--- START ---

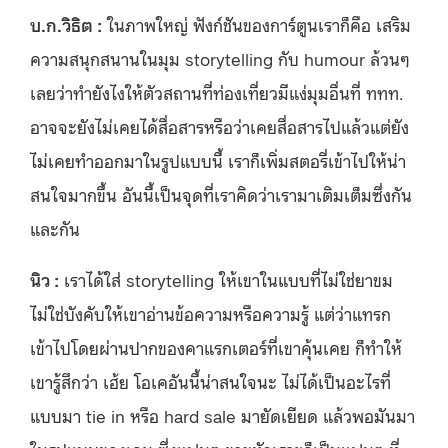
บ.ก.วิธิต :
ในภาพใหญ่ ฟังก์ชันของการ์ตูนเราก็คือ เสริม
ความสนุกสนานในมุม storytelling กับ humour ล้วนๆ
เลยว่าทำยังไงให้ตัวสถานที่ท่องเที่ยวมีแง่มุมอื่นที่ ททท.
อาจจะยังไม่เคยได้สื่อสารหรือว่าเคยสื่อสารไปแล้วแต่ยัง
ไม่เคยทำออกมาในรูปแบบนี้ เราก็เพิ่มสตอรี่เข้าไปให้น่า
สนใจมากขึ้น อันนี้เป็นจุดที่เราคิดว่าเรามาเติมเต็มซึ่งกัน
และกัน
นิว :
เราได้ใส่ storytelling ให้เขาในแบบที่ไม่ใช่ยาขม
ไม่ใช่บังคับให้เขาอ่านข้อความหรือความรู้ แต่ว่าแทรก
เข้าไปโดยผ่านปากของคาแรกเตอร์ที่เขาคุ้นเคย ก็ทำให้
เขารู้สึกว่า เฮ้ย โอเคอันนี้น่าสนใจนะ ไม่ได้เป็นอะไรที่
แบบมา tie in หรือ hard sale มายัดเยียด แล้วพอมันมา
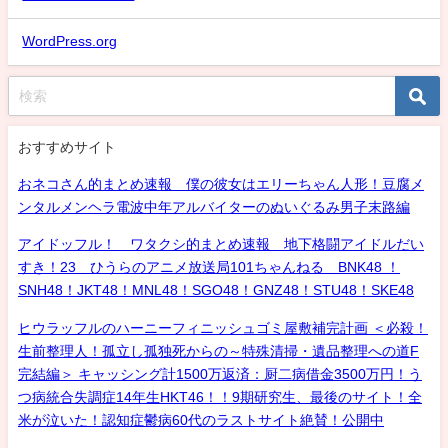
WordPress.org
おすすめサイト
おネコさん的まとめ速報 僕の彼女はエリーちゃん人形！豆腐メ
ンタルメンヘラ電波中年アルバイターのぬいぐるみ男子末路編
アイドッフル！ ワタクシ的まとめ速報 地下格闘アイドルだい
すき！23 ひうらのアニメ放送局101ちゃんねる BNK48 ！
SNH48！JKT48！MNL48！SGO48！GNZ48！STU48！SKE48
ヒウラッフルのハーニーフィニッシュゴミ屋敷補完計画 ＜必殺！
生前整理人！孤立し孤独死からの～特殊清掃・遺品整理への道F
完結編＞ キャッシング計1500万返済：厨二病借金3500万円！う
つ病統合失調症14年生HKT46！！9期研究生、最後のサイト！全
米が泣いた！認知症鬱病60代のラストサイト絶賛！公開中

--- END ---

Task goal:
Nothing but an exact copy of the data, without pictures, should be returned.

Your solution:
บ.ก.วิธิต :
ในภาพใหญ่ ฟังก์ชันของการ์ตูนเราก็คือ เสริม
ความสนุกสนานในมุม storytelling กับ humour ล้วนๆ
เลยว่าทำยังไงให้ตัวสถานที่ท่องเที่ยวมีแง่มุมอื่นที่ ททท.
อาจจะยังไม่เคยได้สื่อสารหรือว่าเคยสื่อสารไปแล้วแต่ยัง
ไม่เคยทำออกมาในรูปแบบนี้ เราก็เพิ่มสตอรี่เข้าไปให้น่า
สนใจมากขึ้น อันนี้เป็นจุดที่เราคิดว่าเรามาเติมเต็มซึ่งกัน
และกัน
นิว :
เราได้ใส่ storytelling ให้เขาในแบบที่ไม่ใช่ยาขม
ไม่ใช่บังคับให้เขาอ่านข้อความหรือความรู้ แต่ว่าแทรก
เข้าไปโดยผ่านปากของคาแรกเตอร์ที่เขาคุ้นเคย ก็ทำให้
เขารู้สึกว่า เฮ้ย โอเคอันนี้น่าสนใจนะ ไม่ได้เป็นอะไรที่
แบบมา tie in หรือ hard sale มายัดเยียด แล้วพอมันมา
WordPress.org
おすすめサイト
おネコさん的まとめ速報 僕の彼女はエリーちゃん人形！豆腐メ
ンタルメンヘラ電波中年アルバイターのぬいぐるみ男子末路編
アイドッフル！ ワタクシ的まとめ速報 地下格闘アイドルだい
すき！23 ひうらのアニメ放送局101ちゃんねる BNK48 ！
SNH48！JKT48！MNL48！SGO48！GNZ48！STU48！SKE48
ヒウラッフルのハーニーフィニッシュゴミ屋敷補完計画 ＜必殺！
生前整理人！孤立し孤独死からの～特殊清掃・遺品整理への道F
完結編＞ キャッシング計1500万返済：厨二病借金3500万円！う
つ病統合失調症14年生HKT46！！9期研究生、最後のサイト！全
米が泣いた！認知症鬱病60代のラストサイト絶賛！公開中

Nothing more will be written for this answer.